Wir würden es daher begrüßen, wenn im Gesetz klargestellt würde, dass die Unangemessenheit der Verfahrensdauer nicht (jedenfalls nicht in jedem Fall) bedeutet, dass die Verfahrensdauer als rechtswidrig zu qualifizieren ist. 5. Außerdem sind folgende inhaltliche Regelungen in der Praxis auf Kritik gestoßen:

a) Aus den gesetzlichen Regelungen ergibt sich nicht, ob eine Entschädigungsklage auch dann erhoben werden kann, wenn das Gericht innerhalb der Frist von sechs Monaten nach Anbringung der Verzögerungsrüge abschließend entschieden hat.
b) Weiter wird der Kriterienkatalog in § 198 Abs. 1 Satz 2 GVG als problematisch angesehen, weil wichtige Kriterien keine Erwähnung finden, wie z.B. die Verfahrensführung des Gerichts, der den Gerichten zukommende Gestaltungsspielraum und die gegenläufigen – ebenfalls mit Verfassungs- und Menschenrechtsrang ausgestatteten – Rechtsgüter, insbesondere die Ansprüche auf effektiven Rechtsschutz und rechtliches Gehör – einschließlich des Ziels einer möglichst richtigen und qualitativ hochwertigen Entscheidung – sowie die Unabhängigkeit der Richter.
c) § 198 Abs. 2 Satz 2 und Abs. 4 GVG (Wiedergutmachung auf andere Weise) kann nicht entnommen werden, ob eine Klage auf Feststellung der Unangemessenheit der Verfahrensdauer möglich sein soll.
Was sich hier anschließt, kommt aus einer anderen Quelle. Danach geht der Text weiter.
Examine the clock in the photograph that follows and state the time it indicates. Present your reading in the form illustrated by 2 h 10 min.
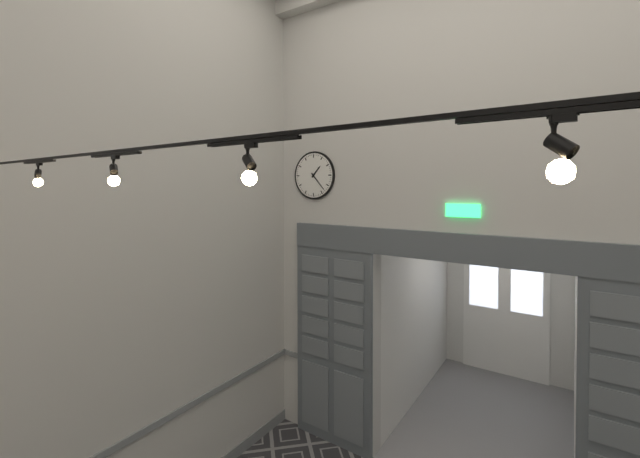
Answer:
1 h 23 min
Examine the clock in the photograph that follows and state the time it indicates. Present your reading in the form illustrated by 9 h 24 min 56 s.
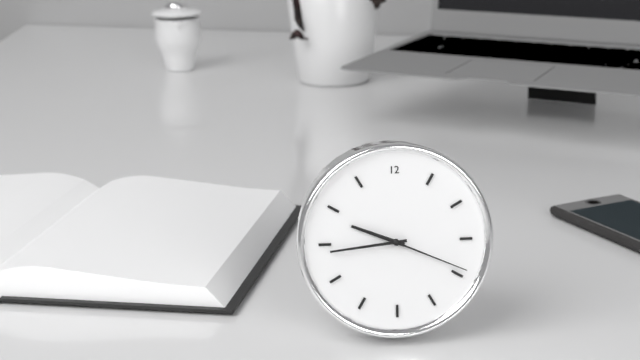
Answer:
9 h 44 min 19 s
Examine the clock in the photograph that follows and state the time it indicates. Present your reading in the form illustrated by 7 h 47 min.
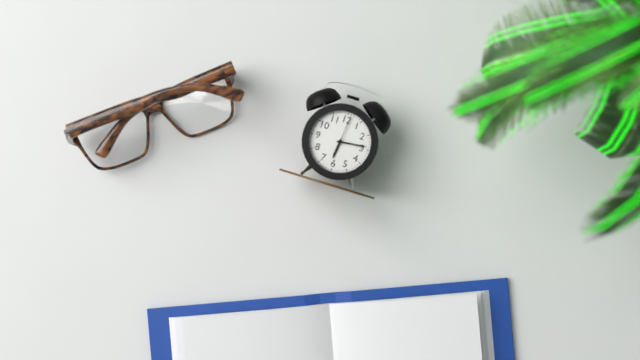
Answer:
6 h 14 min
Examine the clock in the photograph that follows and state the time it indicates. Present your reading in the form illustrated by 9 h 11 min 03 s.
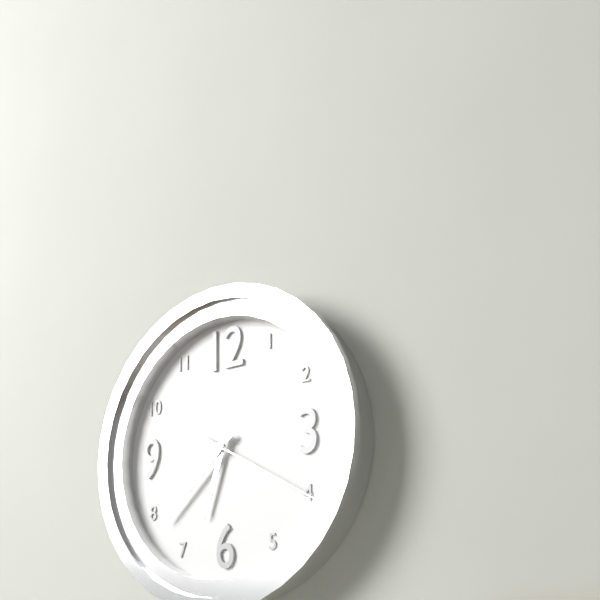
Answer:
6 h 38 min 20 s
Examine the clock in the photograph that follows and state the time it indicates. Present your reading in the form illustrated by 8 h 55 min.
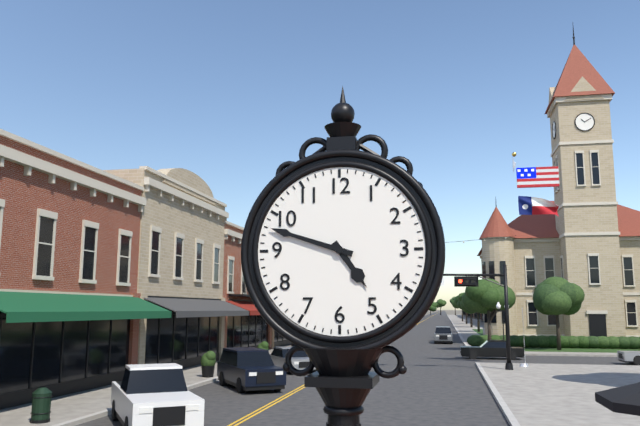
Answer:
4 h 48 min
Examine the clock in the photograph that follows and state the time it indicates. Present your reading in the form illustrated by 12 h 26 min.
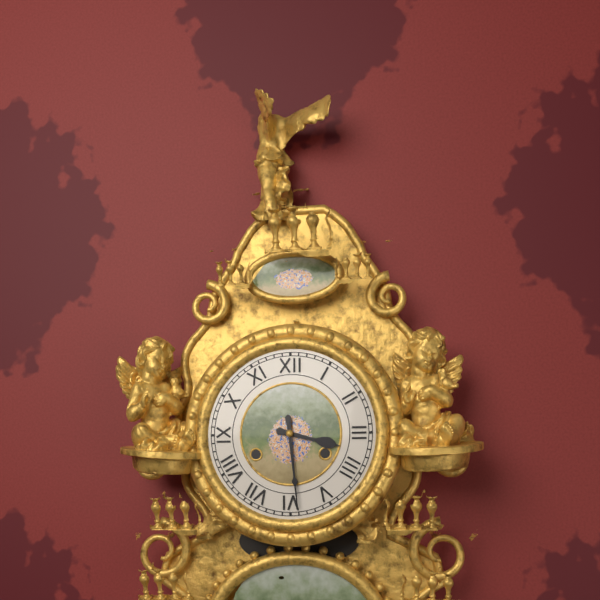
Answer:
3 h 29 min
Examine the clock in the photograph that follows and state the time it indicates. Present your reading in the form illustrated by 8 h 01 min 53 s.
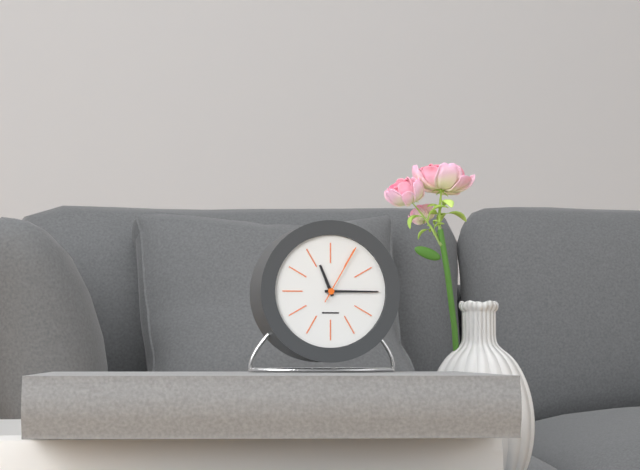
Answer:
11 h 15 min 05 s
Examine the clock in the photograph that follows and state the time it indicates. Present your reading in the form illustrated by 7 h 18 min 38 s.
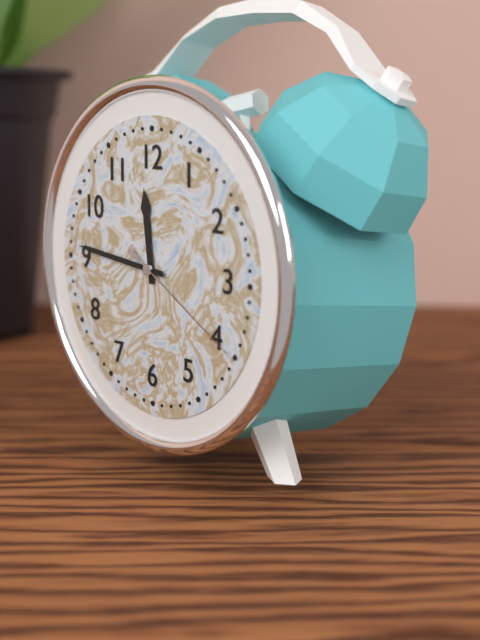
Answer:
11 h 46 min 20 s
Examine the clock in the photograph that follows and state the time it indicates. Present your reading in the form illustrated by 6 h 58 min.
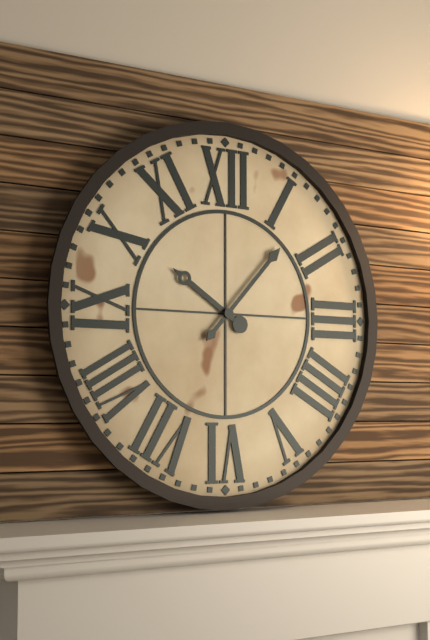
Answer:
10 h 07 min
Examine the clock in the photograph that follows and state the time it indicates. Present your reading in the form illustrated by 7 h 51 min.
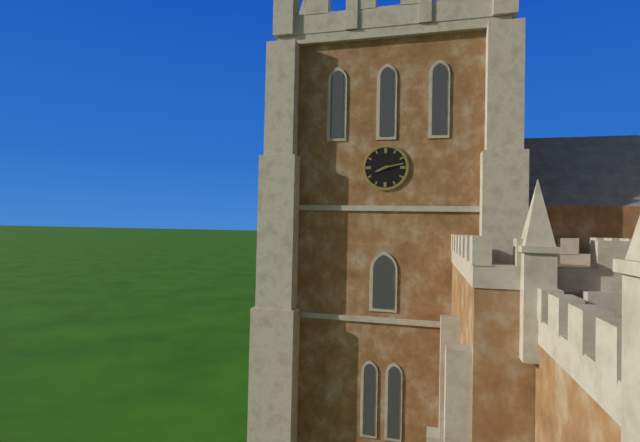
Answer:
8 h 13 min
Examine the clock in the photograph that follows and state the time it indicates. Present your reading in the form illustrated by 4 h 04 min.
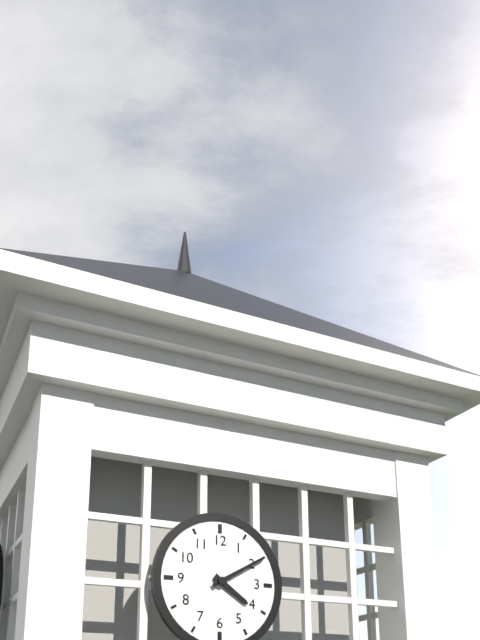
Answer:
4 h 10 min
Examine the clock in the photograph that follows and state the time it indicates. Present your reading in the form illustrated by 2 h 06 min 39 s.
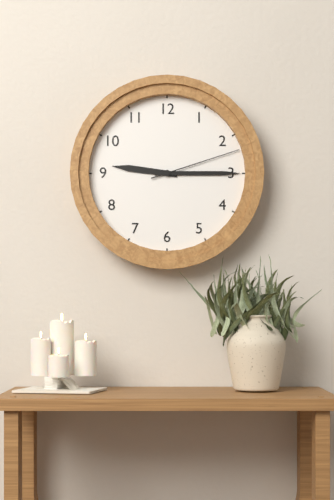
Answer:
9 h 15 min 12 s
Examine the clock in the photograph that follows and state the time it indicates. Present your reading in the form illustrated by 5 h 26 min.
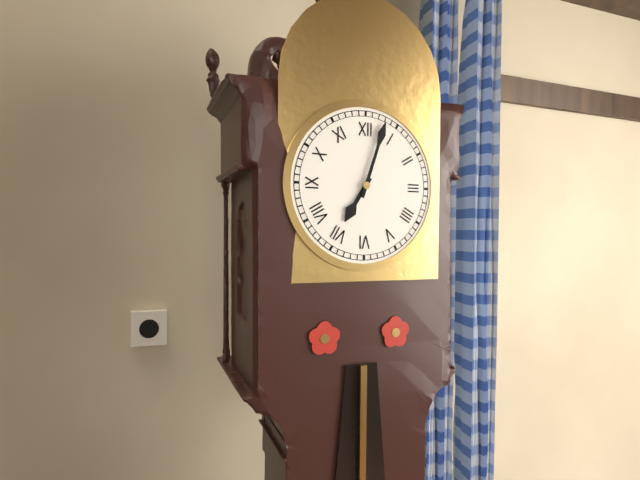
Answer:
7 h 03 min
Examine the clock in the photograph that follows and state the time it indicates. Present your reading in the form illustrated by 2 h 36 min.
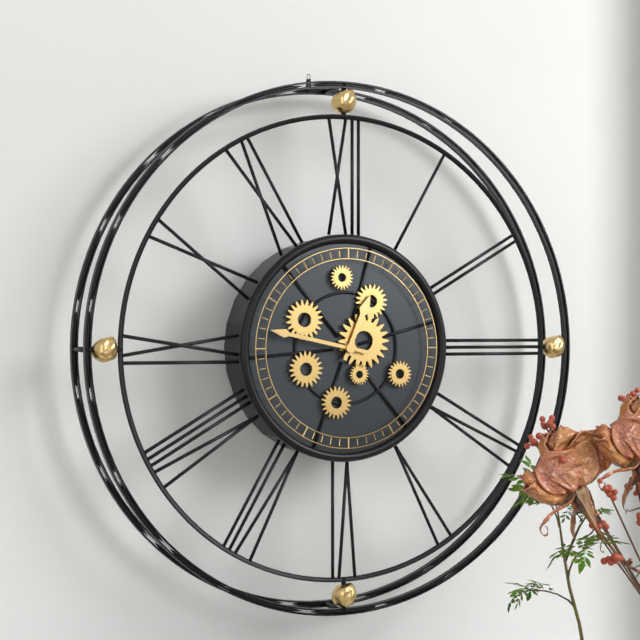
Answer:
12 h 47 min
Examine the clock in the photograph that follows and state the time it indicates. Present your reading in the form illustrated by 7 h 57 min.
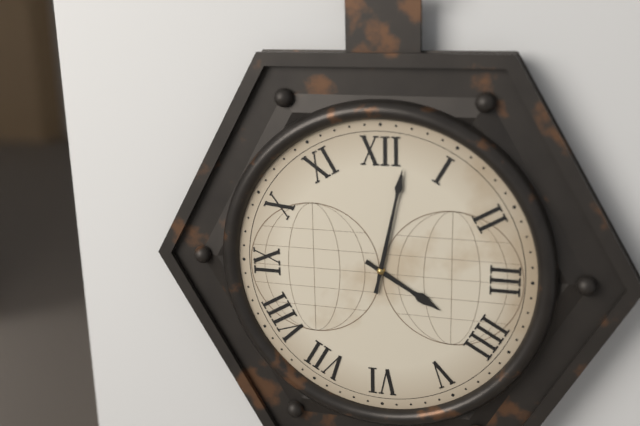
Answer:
4 h 02 min
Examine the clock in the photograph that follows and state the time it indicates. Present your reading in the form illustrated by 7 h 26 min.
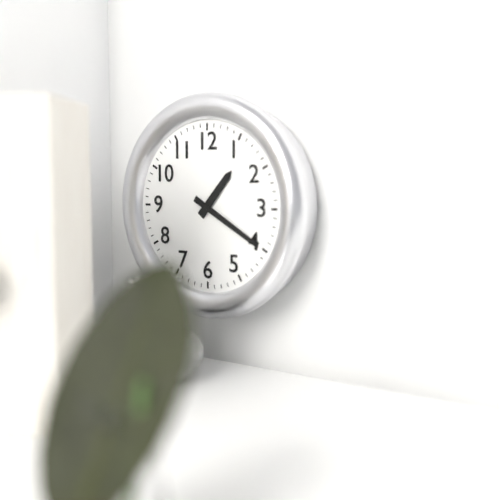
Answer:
1 h 20 min
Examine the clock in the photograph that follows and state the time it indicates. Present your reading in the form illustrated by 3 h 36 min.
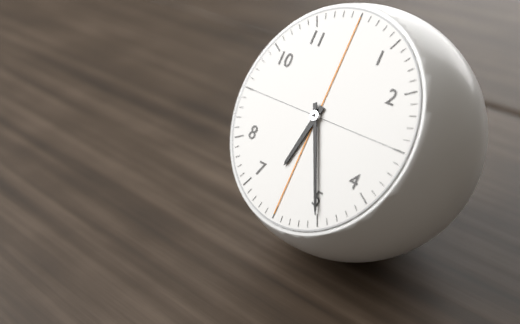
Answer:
6 h 25 min
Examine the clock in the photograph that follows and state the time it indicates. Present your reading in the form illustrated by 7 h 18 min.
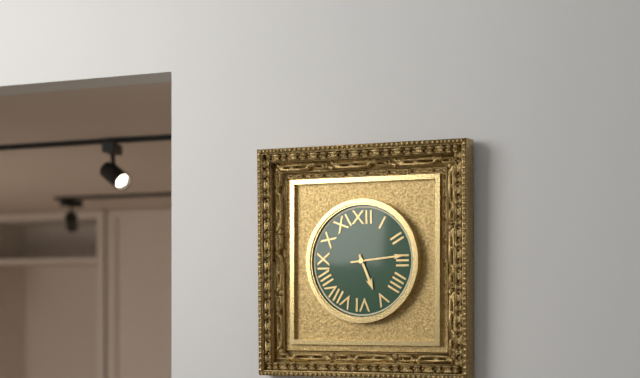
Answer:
5 h 14 min
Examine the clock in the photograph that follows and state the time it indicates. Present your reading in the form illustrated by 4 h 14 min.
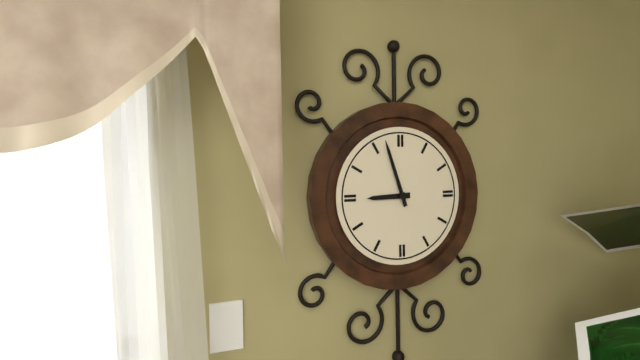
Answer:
8 h 57 min
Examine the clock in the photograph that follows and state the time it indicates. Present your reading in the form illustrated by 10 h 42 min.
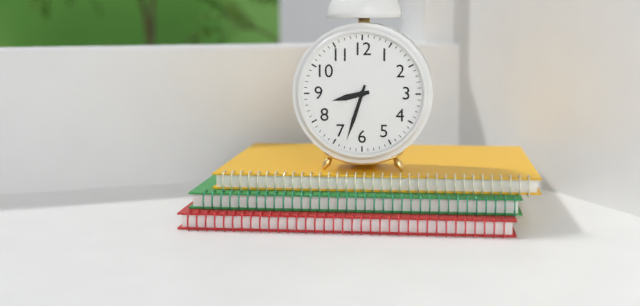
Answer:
8 h 33 min
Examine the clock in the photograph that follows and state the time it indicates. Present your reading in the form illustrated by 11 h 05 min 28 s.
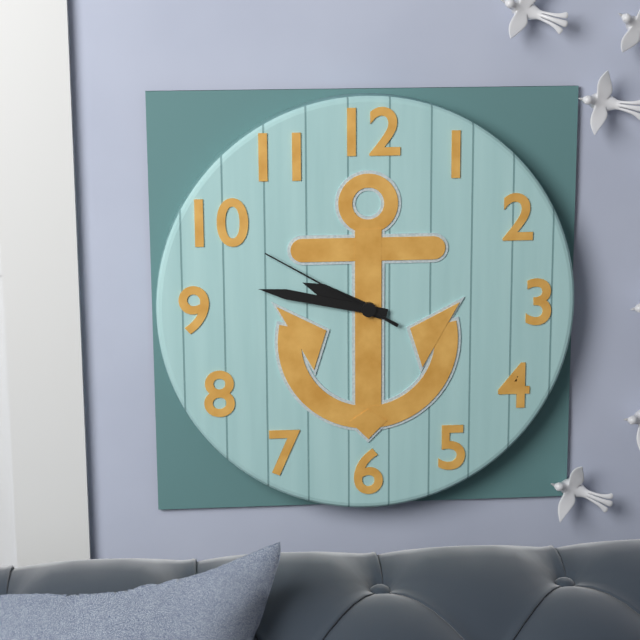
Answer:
9 h 47 min 50 s
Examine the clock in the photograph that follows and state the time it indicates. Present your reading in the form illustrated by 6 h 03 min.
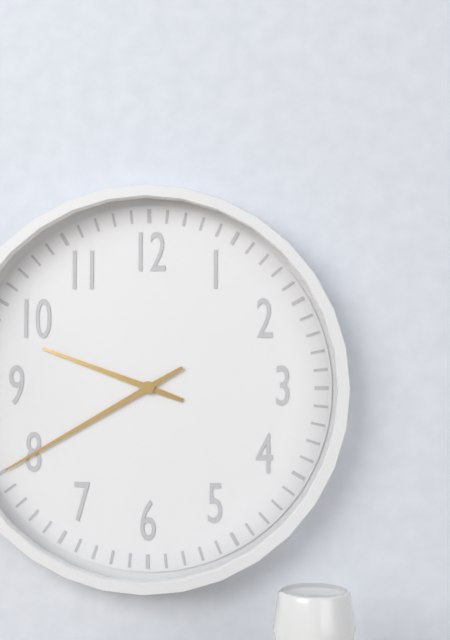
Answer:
9 h 40 min
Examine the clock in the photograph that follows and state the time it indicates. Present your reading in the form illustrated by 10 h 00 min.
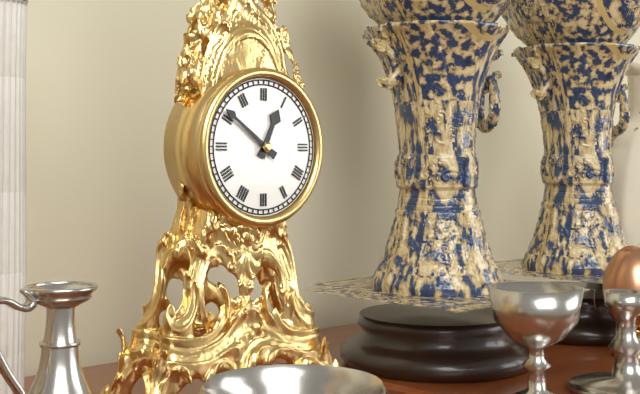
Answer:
12 h 51 min
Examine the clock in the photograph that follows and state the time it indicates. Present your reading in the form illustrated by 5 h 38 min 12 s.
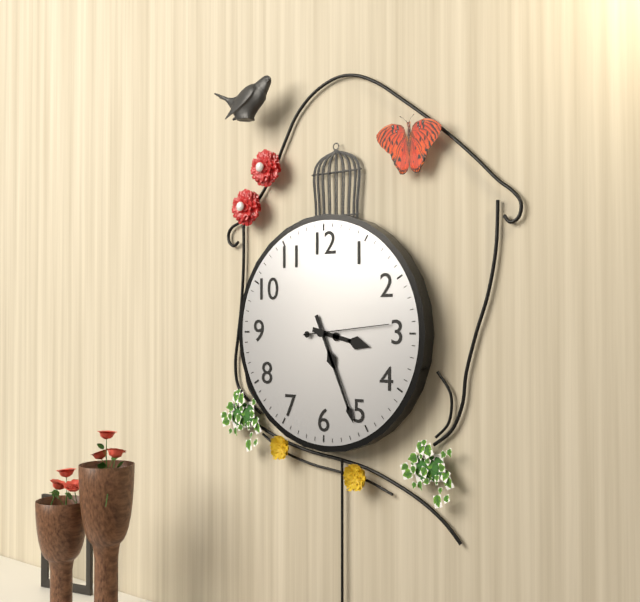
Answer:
3 h 26 min 14 s
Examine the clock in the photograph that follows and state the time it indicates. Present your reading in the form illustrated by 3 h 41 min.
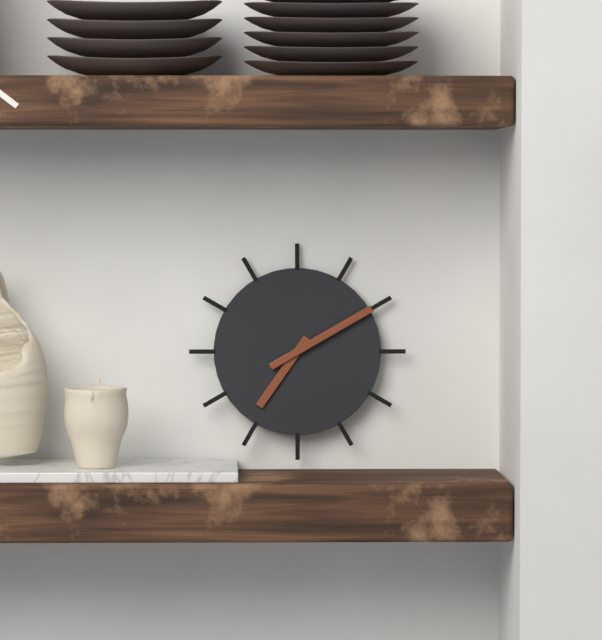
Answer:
7 h 10 min
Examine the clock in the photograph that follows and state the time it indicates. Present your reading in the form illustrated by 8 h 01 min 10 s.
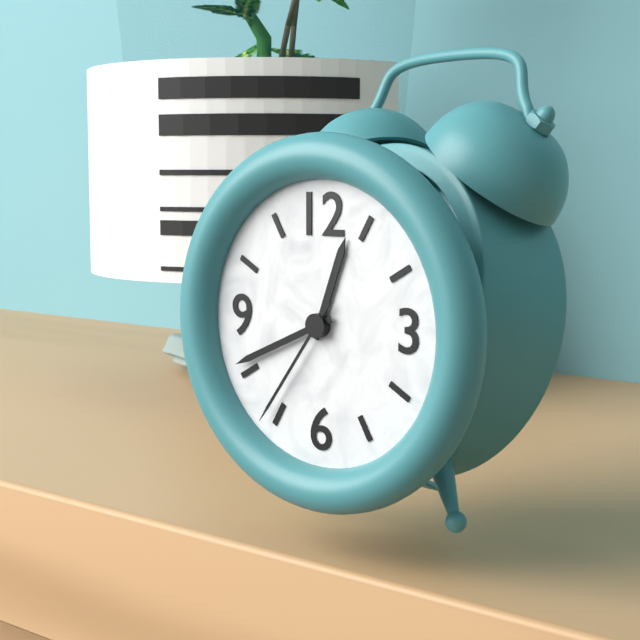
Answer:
12 h 41 min 36 s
Unklar ist auch, ob eine solche Klage – falls man sie als statthaft ansieht – zulässig sein soll, wenn die beklagte Körperschaft die Unangemessenheit der Verfahrensdauer bereits außergerichtlich, oder nach Klageerhebung sofort anerkannt hat. Der BGH sieht eine solche Klage nicht als zulässig an, sondern den Ausschluss der Entschädigung bei der Möglichkeit der Wiedergutmachung auf andere Weise als reines Tatbestandsmerkmal (Urteile des 3. Zivilsenats vom 05.12.2013 und 23.01.2014). § 198 Abs. 2 Satz 2 und Abs. 4 Satz 1 GVG stellt danach wohl nur ein „negatives Tatbestandsmerkmal“ dar, während § 198 Abs. 4 Satz 3 GVG die Rechtsfolgenseite betrifft und dem Gericht Ermessen einräumt (auch ein Recht des Betroffenen auf fehlerfreie Ermessensausübung?). Die gesetzliche Regelung sollte daher in Bezug auf die Feststellung der überlangen Verfahrensdauer und ihr Verhältnis zum Entschädigungsanspruch überarbeitet werden.
d) Die Möglichkeit, die Entschädigungsklage bereits während des Ausgangsverfahrens zu erheben, birgt ein hohes Missbrauchspotential („Drohkulisse“); es besteht hier auch die Gefahr, dass durch eine parallele Führung von Entschädigungsklagen die Dauer des Ausgangsverfahrens noch weiter verzögert wird.
e) Da eine Verzögerung grundrechts- und menschenrechtswidrig sein muss, also einen gewissen Schweregrad erreichen muss, ist es schwer nachvollziehbar, für unterjährige Verzögerungsfälle Entschädigungen von wenigen hundert Euro zuzusprechen. Der gesetzlichen Regelung wird daher ein erheblicher Einladungseffekt beigemessen, auch völlig unbedeutende Verzögerungen zum Gegenstand einer Entschädigungsklage zu machen.
f) Schließlich bestehen in den öffentlich-rechtlichen Gerichtsbarkeiten Unklarheiten in Bezug auf die Abhängigkeit der Prozessbearbeitung von der Einzahlung des Kostenvorschusses, da die entsprechenden Prozessordnungen keine Unterscheidung zwischen Anhängigkeit und Rechtshängigkeit treffen und daher die Zustellung der Klageschrift an den Klagegegner dort nicht von der Einzahlung des Vorschusses abhängig gemacht werden kann. Anders also nach § 253 ZPO tritt die Rechtshängigkeit einer Klage nach § 94 Abs. 1 SGG, § 66 FGO und § 90 Abs. 1 VwGO nicht erst durch die Zustellung der Klageschrift, sondern bereits mit der Einreichung der Klage bei Gericht ein. Die Wirkung der Regelung in §12a GKG i.V.m. § 12 Abs. 1 GKG, nach der die Klage erst nach Einzahlung des Kostenvorschusses zuzustellen ist, ist daher nach den genannten Prozessordnungen unklar. In der Sozialgerichtsbarkeit wird teilweise die Auffassung vertreten, dass eine Förderung des Verfahrens im Wege einer Betreibensaufforderung nach § 102 Abs. 2 SGG möglich und sachdienlich ist; dagegen spricht allerdings, dass einem Kläger, der nicht zahlt, nicht ohne weiteres unterstellt werden kann, dass sein Rechtsschutzinteresse in der Sache entfallen ist. Ein anderer Teil der Gerichte ignoriert § 12a GKG und gewährt dem Prozessgegner – zumindest – durch formlose Übersendung rechtliches Gehör, um eine spätere Sachentscheidung zu ermöglichen.